> Série de consignes:
• A. Dans le texte sur la diplomatie tunisienne, où l'ami résidant au Canada se rendait-il chaque fois qu'il était sur le point de céder à l'envie de retourner en Tunisie ?
• B. Reprenez le texte sur la diplomatie tunisienne à la suite de sa dernière phrase.

> Texte fourni:
☆ ☆ ☆ ☆ ☆
Diligence, souplesse, réactivité, conseil économique et expertise commerciale ne font pas partie des traditions managériales de la pratique de la diplomatie tunisienne, qui est en retard de plusieurs… révolutions. Sert-elle vraiment encore les intérêts du pays ou constitue-t-elle plutôt un fardeau financier supporté par les contribuables ?
Par Yassine Essid
Un ami tunisien résidant au Canada, mais qui rechigne à rentrer au pays, me disait, il y a quelques années, qu’à chaque fois qu’il sentait qu’il était sur le point de succomber à l’envie de retourner en Tunisie, il se rendait à notre ambassade à Ottawa. Le simple contact avec le personnel diplomatique, du préposé à l’accueil qu’on empêche de somnoler en paix jusqu’au fonctionnaire arrogant et renfrogné, agissait sur lui comme un puissant antidote et lui ôtait toute velléité de retour.
Dans l’équipe gouvernementale surdouée d’Elyes Fakhfakh, le ministre des Affaires étrangères, à peine installé, entend prendre sa part dans la modernisation de l’action de l’Etat à l’étranger. Rien que ça ! Il s’est ainsi engagé en toute diligence à réformer la diplomatie tunisienne et à optimiser l’action des diplomates; un empressement qui n’aurait pour pendant direct que l’extrême indolence légendaire du personnel diplomatique local aussi bien que celui accrédité à l’étranger.
☆ ☆ ☆ ☆ ☆
Extrait d'un jeu de données
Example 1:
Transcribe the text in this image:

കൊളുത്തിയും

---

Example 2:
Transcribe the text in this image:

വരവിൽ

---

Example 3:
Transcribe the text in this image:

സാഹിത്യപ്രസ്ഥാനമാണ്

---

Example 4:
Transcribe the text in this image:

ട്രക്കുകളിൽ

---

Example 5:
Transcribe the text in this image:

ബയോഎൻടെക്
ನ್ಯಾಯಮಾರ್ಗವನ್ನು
☆ ☆ ☆ ☆ ☆
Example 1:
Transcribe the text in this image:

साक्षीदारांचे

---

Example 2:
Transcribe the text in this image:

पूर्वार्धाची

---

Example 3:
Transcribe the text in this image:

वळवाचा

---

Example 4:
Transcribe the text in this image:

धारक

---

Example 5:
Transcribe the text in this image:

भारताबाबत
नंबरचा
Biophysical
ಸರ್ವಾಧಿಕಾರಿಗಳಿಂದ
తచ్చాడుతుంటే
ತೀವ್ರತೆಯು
☆ ☆ ☆ ☆ ☆
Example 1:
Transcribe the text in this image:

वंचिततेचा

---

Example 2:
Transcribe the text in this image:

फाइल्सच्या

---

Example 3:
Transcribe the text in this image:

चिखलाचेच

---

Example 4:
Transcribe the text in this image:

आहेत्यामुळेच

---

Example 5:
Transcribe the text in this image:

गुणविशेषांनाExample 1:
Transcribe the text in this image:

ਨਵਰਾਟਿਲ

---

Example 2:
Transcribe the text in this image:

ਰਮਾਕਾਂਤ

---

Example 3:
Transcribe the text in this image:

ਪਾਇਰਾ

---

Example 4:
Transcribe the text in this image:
☆ ☆ ☆ ☆ ☆
> Réponses attendues:
• A. À l'ambassade de Tunisie à Ottawa.

• B.
Une routine formelle et frileuse, peu propice aux innovations
Aujourd’hui tout est à réformer : l’Etat, la gestion budgétaire, l’administration fiscale, l’enseignement, la justice, etc. La liste s’allonge au point que l’on peut se demander si la question de la réforme n’est pas devenue la question centrale d’un Etat qui pourtant traîne toujours les pieds pour engager les «réformes structurelles» et qui a tant de mal à se conformer aux mesures draconiennes que n’arrêtent d’exiger les Institutions financières internationales (IFI). Ce psychodrame permanent en dit long sur l’extrême sensibilité des acteurs pris entre le sentiment d’urgence et d’inéluctabilité, l’impression de perdre le contrôle, le sentiment que la faillite guette, mais aussi la frustration des fonctionnaires, les craintes des citoyens et l’opposition systématique des organisations syndicales. Les lois de la réforme sont pourtant et par définition celles du changement, de la modernisation et de la rationalisation.
Le «projet de réforme» du ministre n’a rien de surprenant étant donné l’état de malaise profond et lancinant que vit la diplomatie tunisienne dont les ambages et la lenteur sont depuis longtemps motif de railleries. Partout des fonctionnaires préoccupés exclusivement par des questions de salaires et de carrières au point de recourir à la grève, mais qui s’accommodent parfaitement du reste. Plutôt que d’anticiper le renouveau d’une instance encore mal en point, en proposant «d’identifier les critères de nomination et d’octroi de promotion au sein du département», il aurait été plus convenable de commencer d’abord par mettre en lumière les traits spécifiques et la survivance d’une pratique diplomatique ayant longtemps servi de maillon privilégié dans la pérennité d’un système répressif qui a profondément marqué ce département.
En Tunisie, la pratique diplomatique est passée par deux moments historiques d’inégale longueur.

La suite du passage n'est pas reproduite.